- Exercise aim
Please convert every line of the listing below into a JSON list of strings, one string per line, with blank lines skipped. Keep the pictures out of your answer.

....

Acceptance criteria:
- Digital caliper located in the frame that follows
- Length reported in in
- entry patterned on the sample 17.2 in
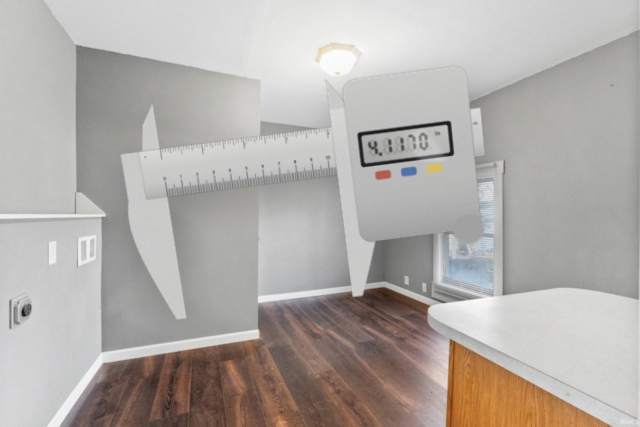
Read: 4.1170 in
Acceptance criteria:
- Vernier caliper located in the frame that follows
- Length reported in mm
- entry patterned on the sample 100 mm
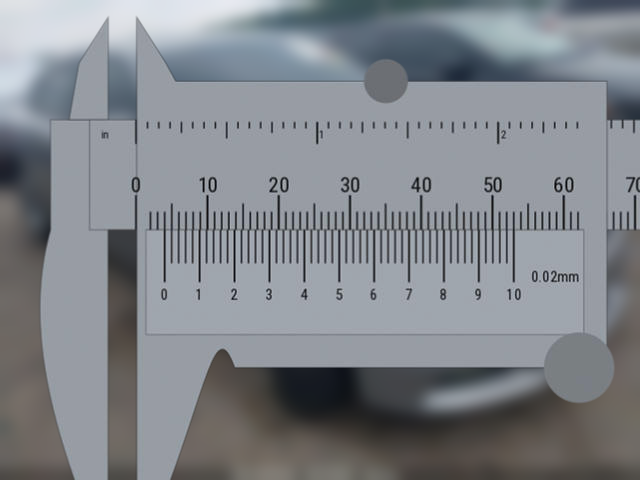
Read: 4.0 mm
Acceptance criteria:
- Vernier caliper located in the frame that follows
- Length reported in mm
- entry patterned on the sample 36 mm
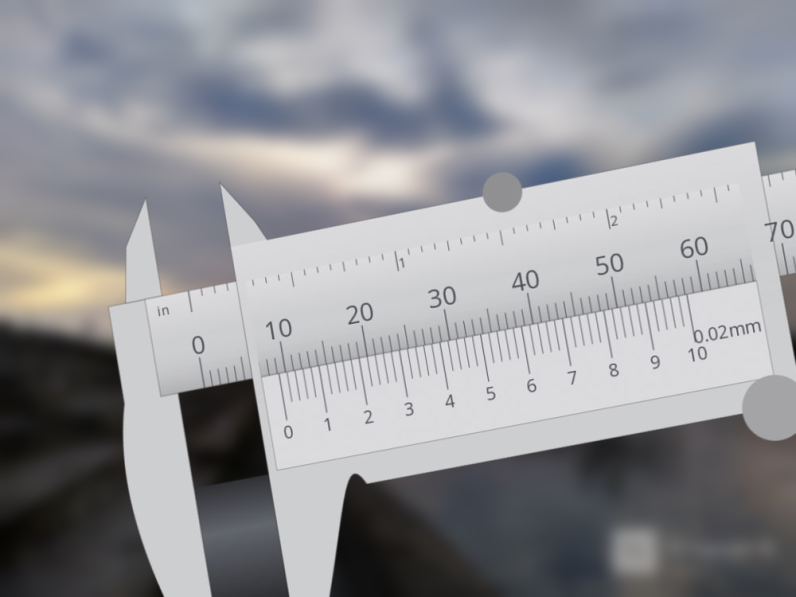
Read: 9.2 mm
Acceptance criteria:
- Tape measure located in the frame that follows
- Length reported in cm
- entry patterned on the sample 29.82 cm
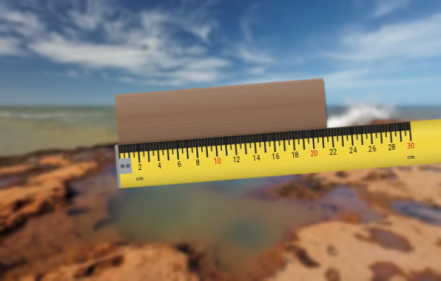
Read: 21.5 cm
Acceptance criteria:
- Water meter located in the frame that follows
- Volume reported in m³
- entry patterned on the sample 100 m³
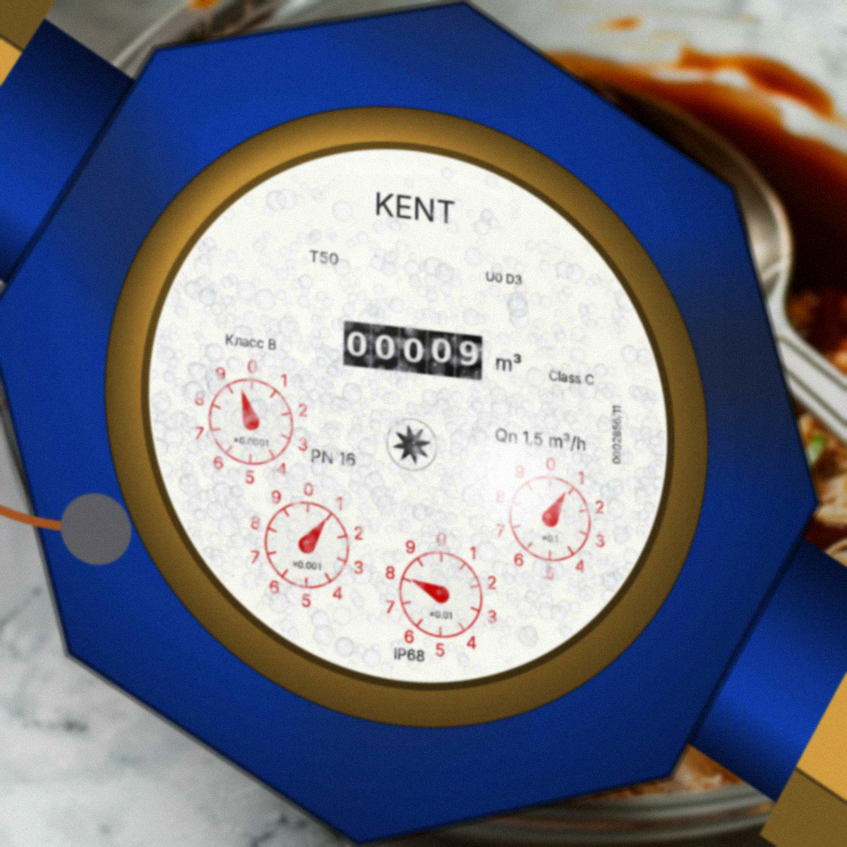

....

- Exercise answer
[
  "Acceptance criteria:",
  "- Digital caliper located in the frame that follows",
  "- Length reported in in",
  "- entry patterned on the sample 17.2 in",
  "Read: 4.1170 in",
  "Acceptance criteria:",
  "- Vernier caliper located in the frame that follows",
  "- Length reported in mm",
  "- entry patterned on the sample 100 mm",
  "Read: 4.0 mm",
  "Acceptance criteria:",
  "- Vernier caliper located in the frame that follows",
  "- Length reported in mm",
  "- entry patterned on the sample 36 mm",
  "Read: 9.2 mm",
  "Acceptance criteria:",
  "- Tape measure located in the frame that follows",
  "- Length reported in cm",
  "- entry patterned on the sample 29.82 cm",
  "Read: 21.5 cm",
  "Acceptance criteria:",
  "- Water meter located in the frame that follows",
  "- Volume reported in m³",
  "- entry patterned on the sample 100 m³"
]